File: packages/sync-service/lib/electric/shape_cache/shape_cleaner.ex:155-160

remove_shapes_immediate/3 matches the result of remove_shape_immediate/3 against exactly :ok and {:error, :data_removed}. The :ok branch returns the value of the with chain (stop_consumer -> Storage.cleanup! -> remove_from_shape_log_collector), all of which return :ok/raise today — so it's fine. But if any grows an {:error, other} return, the fall-through value would hit a CaseClauseError here rather than dropping gracefully. A _ -> [] arm (or an explicit else on the with) would harden it. Low priority.

3. Add reconcile/concurrency coverage for the identity layer (unchanged, and now directly testable)

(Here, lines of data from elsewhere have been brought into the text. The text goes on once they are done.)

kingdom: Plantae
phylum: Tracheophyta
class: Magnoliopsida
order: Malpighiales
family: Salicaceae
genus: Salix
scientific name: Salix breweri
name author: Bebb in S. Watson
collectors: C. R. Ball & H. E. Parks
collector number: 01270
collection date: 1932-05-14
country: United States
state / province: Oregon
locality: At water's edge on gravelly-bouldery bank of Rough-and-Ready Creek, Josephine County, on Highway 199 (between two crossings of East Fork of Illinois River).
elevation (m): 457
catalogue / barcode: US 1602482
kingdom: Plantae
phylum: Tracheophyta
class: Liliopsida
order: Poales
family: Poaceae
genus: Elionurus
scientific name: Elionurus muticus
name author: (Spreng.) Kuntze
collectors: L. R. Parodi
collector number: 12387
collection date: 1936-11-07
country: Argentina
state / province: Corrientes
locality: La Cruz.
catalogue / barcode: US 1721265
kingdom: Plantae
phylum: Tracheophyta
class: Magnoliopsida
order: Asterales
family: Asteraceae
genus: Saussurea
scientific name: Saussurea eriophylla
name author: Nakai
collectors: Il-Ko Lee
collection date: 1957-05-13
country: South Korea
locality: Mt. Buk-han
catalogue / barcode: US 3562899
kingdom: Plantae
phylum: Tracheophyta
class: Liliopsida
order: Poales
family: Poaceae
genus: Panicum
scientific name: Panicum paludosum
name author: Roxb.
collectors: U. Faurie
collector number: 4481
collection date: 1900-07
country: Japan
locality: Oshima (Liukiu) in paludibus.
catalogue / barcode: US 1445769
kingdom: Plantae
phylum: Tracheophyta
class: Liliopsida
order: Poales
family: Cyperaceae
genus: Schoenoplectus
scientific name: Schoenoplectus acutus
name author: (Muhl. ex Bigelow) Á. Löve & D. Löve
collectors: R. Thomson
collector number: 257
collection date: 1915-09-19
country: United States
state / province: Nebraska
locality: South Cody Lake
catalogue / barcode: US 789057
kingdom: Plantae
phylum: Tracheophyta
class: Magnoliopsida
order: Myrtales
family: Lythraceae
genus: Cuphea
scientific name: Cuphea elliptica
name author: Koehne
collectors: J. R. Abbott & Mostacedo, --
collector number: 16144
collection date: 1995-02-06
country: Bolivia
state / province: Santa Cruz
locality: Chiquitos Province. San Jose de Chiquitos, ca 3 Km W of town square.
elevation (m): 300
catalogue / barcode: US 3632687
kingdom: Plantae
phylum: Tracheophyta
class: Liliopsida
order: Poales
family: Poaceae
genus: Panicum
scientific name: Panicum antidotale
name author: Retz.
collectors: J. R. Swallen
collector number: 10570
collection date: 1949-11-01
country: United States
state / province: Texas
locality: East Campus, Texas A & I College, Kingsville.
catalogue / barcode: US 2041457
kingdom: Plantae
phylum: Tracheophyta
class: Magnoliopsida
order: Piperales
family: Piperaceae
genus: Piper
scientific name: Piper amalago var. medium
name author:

The new describe "shape_id" tests are a good addition. A test that calls refresh/1 twice and asserts that (a) a still-present shape keeps a stable id and remains addressable via handle_for_id/id_for_handle, and (b) a shape removed from SQLite between the two refreshes does not linger in shape_id_table, would pin both halves of finding #1. A concurrent-mint / lost-race test is also worth adding.

Issue Conformance

Still no linked issue. The PR description explains the rationale (cut the memory cost of holding millions of binary handles in ETS/maps/sets) and the implementation matches the described scope, including the deliberate scope cuts (PublicationManager/RelationTracker stay on handle; subquery_tags/move_broadcast stay on handle so the on-disk/Postgres-side tag hashes still byte-match). Consider linking a tracking issue if one exists.

Previous Review Status

Iteration 5 -> 6 (only new commit: 115488cae "Remove plan"):

• Resolved: finding [Merged on #3] Write inserts, updates and deletes to Vaxine #2 (committed plan doc failing prettier) — file removed. The changeset wording was also updated per @robacourt's suggestion.
• Escalated: last round's finding Working with Postgres WAL format from Elixir #1 was filed as an Important memory leak with "routing stays correct". On closer analysis of the supervision topology (core_supervisor.ex:5-6) and the consumer/materializer id caching, re-minting on refresh/1 is also a correctness hazard across replication reconnects, so it is now Critical. The leak remains as a secondary effect.
• Still open: findings [Merged on #3] Write inserts, updates and deletes to Vaxine #2 and Postgres replication source TCP server #3 above (formerly Postgres replication source TCP server #3 and Read from vaxine stream, send transactions to slot server #4) are unchanged.

---

Review iteration: 6 | 2026-06-19

[alco]

I have only reviewed a part of it.

So far, the addition of optionality between shape_ref and shape_handle in multiple modules/functions looks like added complexity we would like to avoid. What's the heuristic I should use when reading the code to know whether a given function can end up taking a shape ref or a shape handle at runtime?

[alco]

This should just call the local add_shape() function to avoid duplicating GenServer.call() and the timeout magic number.

[alco]

Hmm, so these maps and sets may now have to shapes of values? I feel like this change is missing a better in-code documentation clarifying the tradeoffs. For an uninformed reader it looks odd to have similar handle_call clauses where one has the additional shape_handle param.

[alco]

Why the double naming of shape_ref and shape_id referring to the same thing?